にしても、なんでそんなトチ狂った期待を抱いたのか。 百歩譲って、どうなれば私は納得したのか。
◇
今にして思えば、私は単にヘソを曲げてただけのような気がする。 ヘソが曲がれば、思考も曲がり、自ら穴を掘っては落ちてしまったワケだ。 そして、穴の底で私が切望したのは、「自分が悪かった。許して下さい。」という一言だった。
我ながらうんざりする程、感情的でベタな希求だが、逃れようがなかった。 やはり、私はあの一件に酷く怒っていたのだ。 恩を仇で返すような真似しやがってと恨みさえ抱いた。 それを下手に寛容ぶってようよう飲みこんだつもりが、 先に謝られたことで腹に納めきれなくなり、かといって、今更正面きって怒ることもできず、 そのジレンマが私をトチ狂わせた…らしい。
◇
振り返ればこそ、己の感情の暴走に気づきもするが、当時はそんな自分を認めてなかった。 それどころか、もっともらしい言い訳を拵えては、自分の正当性に縋っていた。
かりそめにも主ヅラすれば、感情的になるなんてもってのほかであり、 感情を退け、専ら奴のためにひたすら思考しているんだと、なおも恩に着せてみる。 おためごかしに思い募ることで、自分を誤魔化していた。
それでも、当然のこと、身の内に鬱屈するものはあり、折々捌け口を求める。 気の置けない友人には再々に愚痴をたれ、事情を与かり知らぬかたにさえ、鬱陶しいメールを書いた。

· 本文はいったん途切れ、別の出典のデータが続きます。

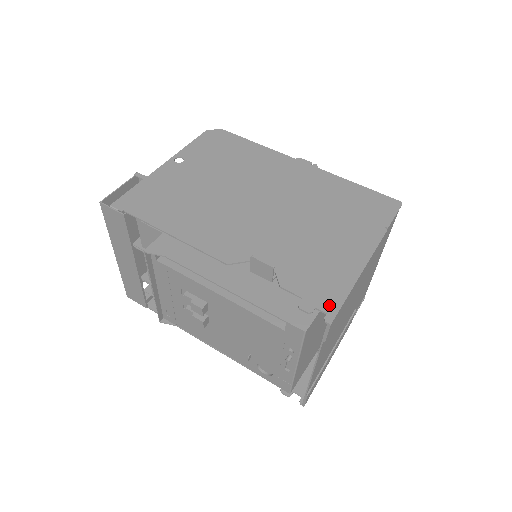
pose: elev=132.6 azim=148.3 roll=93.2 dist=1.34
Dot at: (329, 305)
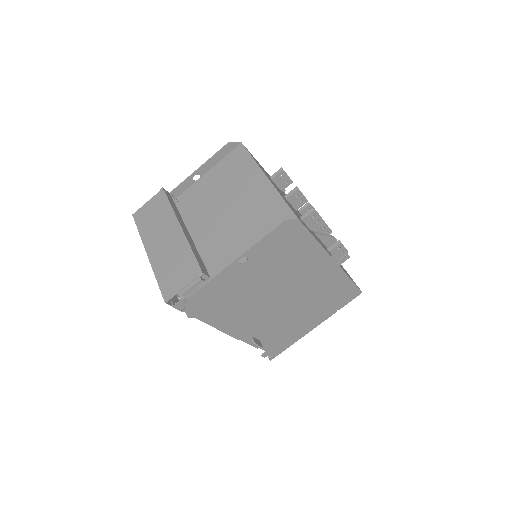
Dot at: (276, 353)
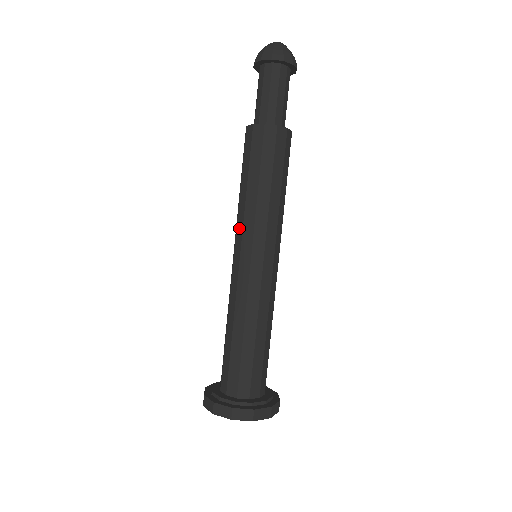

そうして、私は正気を保とうとしたが、根本的に正気を失っていたと気づいてみれば、 アテにされたかたがたには、さぞかし困惑されたことと申し訳なく思う。 挙句、こんな妄言まで書き送っており、今更ながらに身が縮む。
◇
先のメールで、
> **さんが好きなようになされたら?と、思う次第です。
とのお言葉を頂きながら、依然この話題を取る失礼をお許しください。
と申しますのも、今のところ ’本当に好きなように’は出来ないと思っているからです。 従前に倣って好きなようにするならば、私はとっくにこの穴から脱出してるはずです(笑 けど、今まで通りが今の憂いを招いてるのならば、今まで通りじゃだめかなと…。
これまでは意に添わないことや負の感情をそこそこに飲み込んで、 彼の負担を考慮しながら言動を制御し、不安を抱かぬよう絶えず主導してきました。 もちろん彼なりに不安を感じることもあったとは思いますし、そう聞いてますが、 私のほうから積極的に不安を与えることは、しないように努めてきました。 これが出来ないから、あるいはそうしなかったら、捨てる(別れる)るよ、 なんて、言ったことはありませんでした。もちろん考えたこともありません。 今も、関係自体を反故にしようとまでは思ってません。
しかしながら、私のとったこの方法が、彼を甘やかしてしまったのかなと痛感し、 つまりは、自業自得の結果なのかなと反省している現在です。 脅して注意や危機感を喚起することが適正とは思ってませんが、 叱られても反省すれば許される、怒っても謝れば怒りを解いてくれる、という安直が、 彼には、自分から働きかける意思を殺ぎ、易々と同じ過ちを招いてるのではないか。 そんなふうに思い、今は耐えて、救いの手を差し伸べずにいます。 情けない話ですが、過保護なママにはこれがなかなかに辛いのです(笑。 けれど、この辛さを引き受けなければ、何も変わらないように思うのです。
◇
しかしながら、暴走やまぬ私には、これが縋るべき正義だった。 あまつさえ、理性でよくよく考えて、最善を尽くしているつもりでいた。